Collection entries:
^^^^^^^^

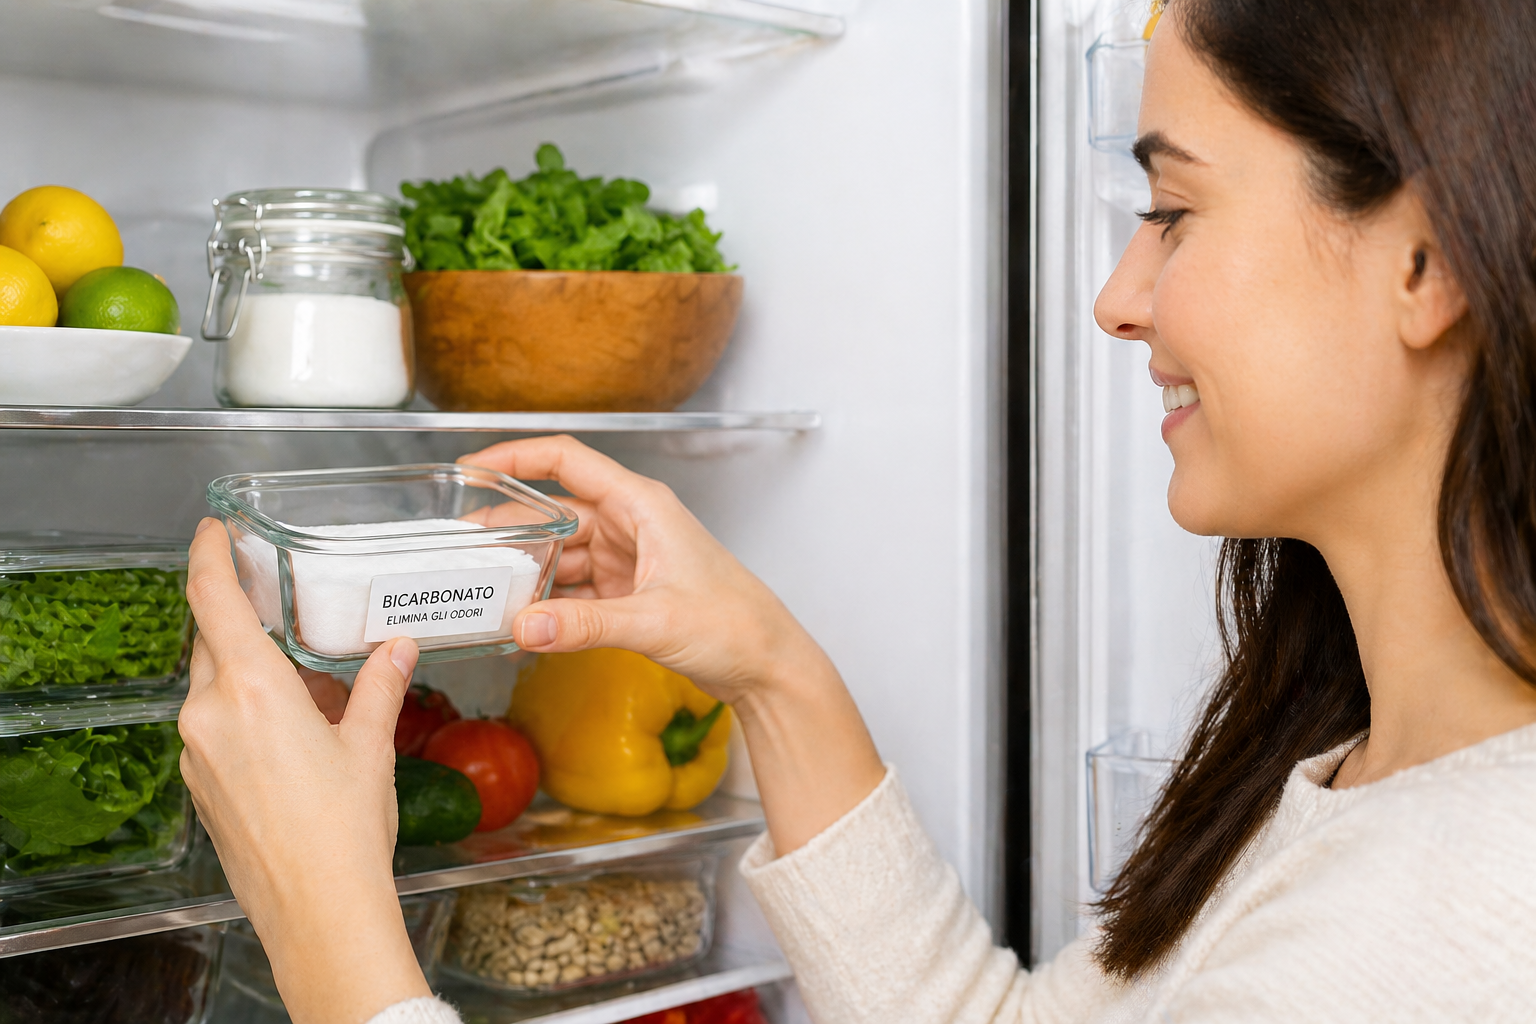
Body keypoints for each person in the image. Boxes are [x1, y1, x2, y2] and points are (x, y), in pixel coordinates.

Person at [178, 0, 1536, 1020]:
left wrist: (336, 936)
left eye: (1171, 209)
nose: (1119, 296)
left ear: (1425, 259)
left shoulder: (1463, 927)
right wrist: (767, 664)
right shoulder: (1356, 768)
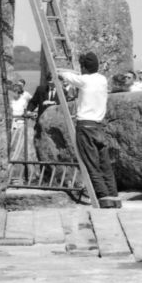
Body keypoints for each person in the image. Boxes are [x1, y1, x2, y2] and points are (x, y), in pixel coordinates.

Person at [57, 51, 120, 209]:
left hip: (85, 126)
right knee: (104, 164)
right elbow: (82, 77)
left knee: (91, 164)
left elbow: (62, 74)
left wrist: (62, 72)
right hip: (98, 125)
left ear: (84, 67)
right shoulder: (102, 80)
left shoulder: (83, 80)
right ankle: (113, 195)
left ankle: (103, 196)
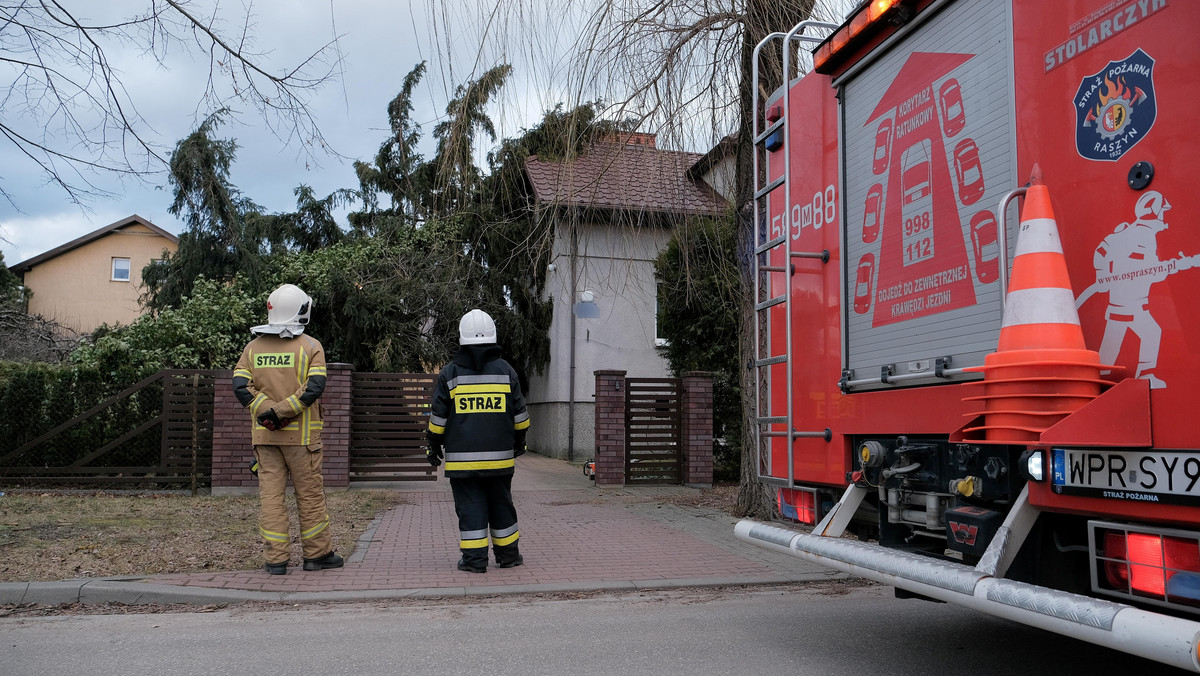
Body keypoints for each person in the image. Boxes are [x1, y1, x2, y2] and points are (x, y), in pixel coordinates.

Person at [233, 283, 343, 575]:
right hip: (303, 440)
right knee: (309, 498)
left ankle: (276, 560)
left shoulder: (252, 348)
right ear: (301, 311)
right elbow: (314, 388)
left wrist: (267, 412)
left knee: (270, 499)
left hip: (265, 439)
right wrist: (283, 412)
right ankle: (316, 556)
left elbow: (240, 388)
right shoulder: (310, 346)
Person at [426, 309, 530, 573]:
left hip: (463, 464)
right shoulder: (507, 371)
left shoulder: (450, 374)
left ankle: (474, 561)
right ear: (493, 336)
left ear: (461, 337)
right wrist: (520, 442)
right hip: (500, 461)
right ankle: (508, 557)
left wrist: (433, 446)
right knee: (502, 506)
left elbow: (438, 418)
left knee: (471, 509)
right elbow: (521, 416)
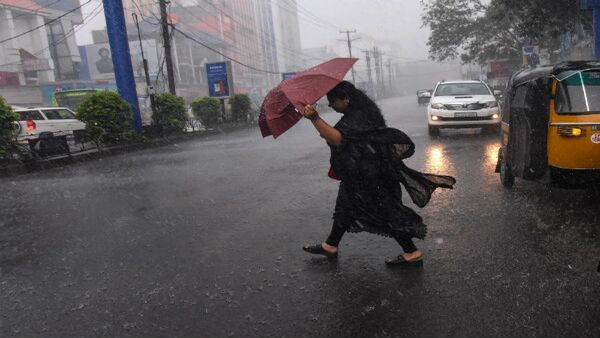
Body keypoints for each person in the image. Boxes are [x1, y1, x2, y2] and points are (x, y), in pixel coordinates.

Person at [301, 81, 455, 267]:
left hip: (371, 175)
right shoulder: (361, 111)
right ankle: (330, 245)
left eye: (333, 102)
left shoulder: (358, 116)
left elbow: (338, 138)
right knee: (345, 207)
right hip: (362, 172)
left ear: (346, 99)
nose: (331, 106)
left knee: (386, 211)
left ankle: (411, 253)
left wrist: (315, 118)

^^^^^^^^

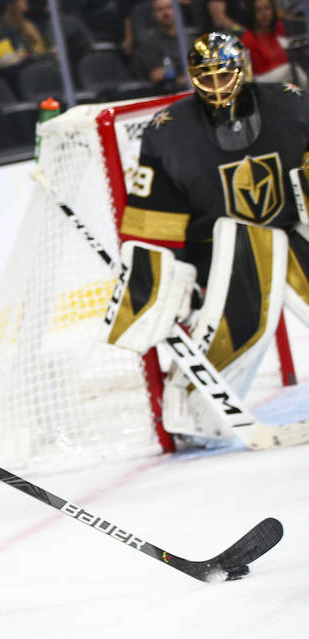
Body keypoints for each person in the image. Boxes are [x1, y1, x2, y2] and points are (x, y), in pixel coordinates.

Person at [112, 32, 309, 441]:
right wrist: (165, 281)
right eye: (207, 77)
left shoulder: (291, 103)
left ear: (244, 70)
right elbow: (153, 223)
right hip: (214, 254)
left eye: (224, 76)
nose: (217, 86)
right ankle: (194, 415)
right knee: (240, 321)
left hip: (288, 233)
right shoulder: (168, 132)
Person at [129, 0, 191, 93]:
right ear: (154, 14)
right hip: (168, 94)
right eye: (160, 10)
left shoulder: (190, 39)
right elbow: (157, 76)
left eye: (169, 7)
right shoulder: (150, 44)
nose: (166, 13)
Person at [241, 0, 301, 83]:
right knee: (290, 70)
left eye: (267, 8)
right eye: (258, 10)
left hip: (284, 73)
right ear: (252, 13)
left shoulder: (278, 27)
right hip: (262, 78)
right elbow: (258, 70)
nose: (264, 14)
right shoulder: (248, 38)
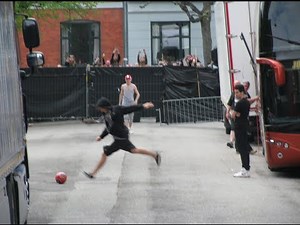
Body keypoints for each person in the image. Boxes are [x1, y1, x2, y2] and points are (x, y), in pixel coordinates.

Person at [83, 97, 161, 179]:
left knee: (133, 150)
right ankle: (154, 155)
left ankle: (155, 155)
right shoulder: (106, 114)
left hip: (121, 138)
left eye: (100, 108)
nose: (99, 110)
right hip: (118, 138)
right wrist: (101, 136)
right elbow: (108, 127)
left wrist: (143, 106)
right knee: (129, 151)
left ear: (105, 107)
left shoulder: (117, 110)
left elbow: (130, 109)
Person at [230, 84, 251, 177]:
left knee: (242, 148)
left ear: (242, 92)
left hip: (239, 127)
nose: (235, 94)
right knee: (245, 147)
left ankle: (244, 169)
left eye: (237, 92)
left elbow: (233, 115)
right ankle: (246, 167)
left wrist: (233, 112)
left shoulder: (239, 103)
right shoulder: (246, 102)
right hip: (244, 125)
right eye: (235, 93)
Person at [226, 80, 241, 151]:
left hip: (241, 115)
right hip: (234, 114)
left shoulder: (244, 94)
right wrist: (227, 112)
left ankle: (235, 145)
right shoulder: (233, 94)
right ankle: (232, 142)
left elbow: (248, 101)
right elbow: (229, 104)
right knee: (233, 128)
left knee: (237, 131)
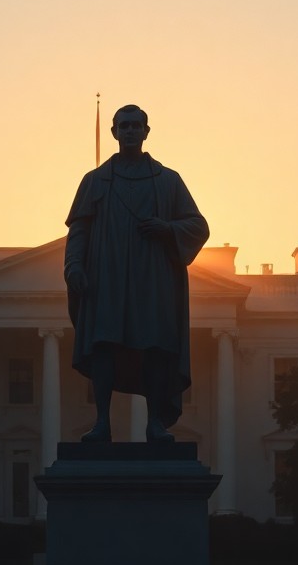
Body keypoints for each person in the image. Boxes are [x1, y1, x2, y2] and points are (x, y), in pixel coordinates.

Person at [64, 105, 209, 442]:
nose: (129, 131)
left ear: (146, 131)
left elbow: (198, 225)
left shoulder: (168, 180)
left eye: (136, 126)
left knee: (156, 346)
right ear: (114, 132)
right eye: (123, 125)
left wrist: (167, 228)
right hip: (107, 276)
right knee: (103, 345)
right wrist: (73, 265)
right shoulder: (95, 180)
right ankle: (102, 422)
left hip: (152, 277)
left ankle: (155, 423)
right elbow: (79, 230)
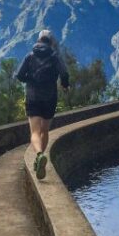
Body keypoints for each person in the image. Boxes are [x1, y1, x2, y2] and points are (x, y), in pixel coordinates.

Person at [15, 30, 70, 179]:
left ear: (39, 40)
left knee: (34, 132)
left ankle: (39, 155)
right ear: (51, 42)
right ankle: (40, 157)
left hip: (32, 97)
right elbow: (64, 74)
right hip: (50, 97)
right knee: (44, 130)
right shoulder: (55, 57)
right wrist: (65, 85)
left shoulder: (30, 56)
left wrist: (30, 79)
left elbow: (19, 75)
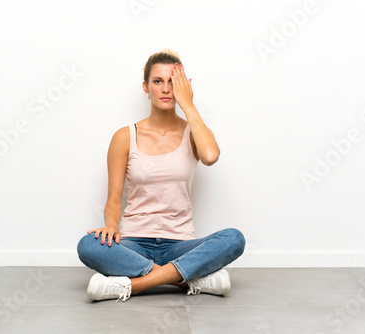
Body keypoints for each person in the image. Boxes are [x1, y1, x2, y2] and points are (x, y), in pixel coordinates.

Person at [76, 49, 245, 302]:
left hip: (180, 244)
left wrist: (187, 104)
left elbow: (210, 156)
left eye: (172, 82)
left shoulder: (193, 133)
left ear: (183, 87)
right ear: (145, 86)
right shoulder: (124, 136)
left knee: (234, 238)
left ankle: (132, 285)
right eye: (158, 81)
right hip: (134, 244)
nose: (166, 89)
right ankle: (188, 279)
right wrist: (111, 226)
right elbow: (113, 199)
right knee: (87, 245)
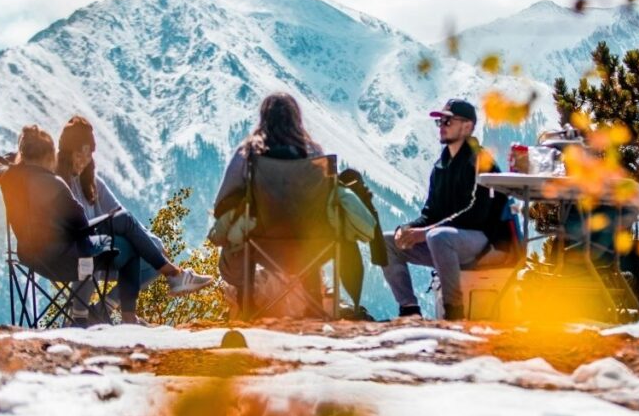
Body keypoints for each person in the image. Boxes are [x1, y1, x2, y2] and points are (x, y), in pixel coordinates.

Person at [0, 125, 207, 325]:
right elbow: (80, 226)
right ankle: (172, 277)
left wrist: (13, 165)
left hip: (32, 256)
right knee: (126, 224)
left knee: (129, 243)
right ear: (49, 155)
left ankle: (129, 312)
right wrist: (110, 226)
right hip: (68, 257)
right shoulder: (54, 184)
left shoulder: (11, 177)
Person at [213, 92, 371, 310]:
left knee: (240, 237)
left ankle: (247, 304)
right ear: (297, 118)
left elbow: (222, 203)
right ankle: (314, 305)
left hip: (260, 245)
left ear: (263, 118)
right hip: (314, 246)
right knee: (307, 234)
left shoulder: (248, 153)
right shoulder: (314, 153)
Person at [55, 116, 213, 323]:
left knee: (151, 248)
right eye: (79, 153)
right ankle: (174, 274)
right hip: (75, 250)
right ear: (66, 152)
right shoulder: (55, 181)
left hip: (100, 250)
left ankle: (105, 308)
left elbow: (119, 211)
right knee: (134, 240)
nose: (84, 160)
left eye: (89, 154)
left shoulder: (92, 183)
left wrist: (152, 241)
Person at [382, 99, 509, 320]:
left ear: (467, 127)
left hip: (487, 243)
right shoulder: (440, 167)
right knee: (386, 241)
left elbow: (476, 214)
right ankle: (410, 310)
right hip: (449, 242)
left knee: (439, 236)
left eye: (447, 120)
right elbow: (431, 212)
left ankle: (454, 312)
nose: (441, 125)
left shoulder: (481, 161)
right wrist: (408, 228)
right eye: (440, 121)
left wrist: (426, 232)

^^^^^^^^

Where the data above reaches the line holding "left elbow: (476, 214)", begin printing, and stop after the line holding "left wrist: (426, 232)". Each line must be reproduced exactly, with nothing else added.

left elbow: (476, 214)
right ankle: (410, 310)
right hip: (449, 242)
left knee: (439, 236)
left eye: (447, 120)
right elbow: (431, 212)
left ankle: (454, 312)
nose: (441, 125)
left shoulder: (481, 161)
right wrist: (408, 228)
right eye: (440, 121)
left wrist: (426, 232)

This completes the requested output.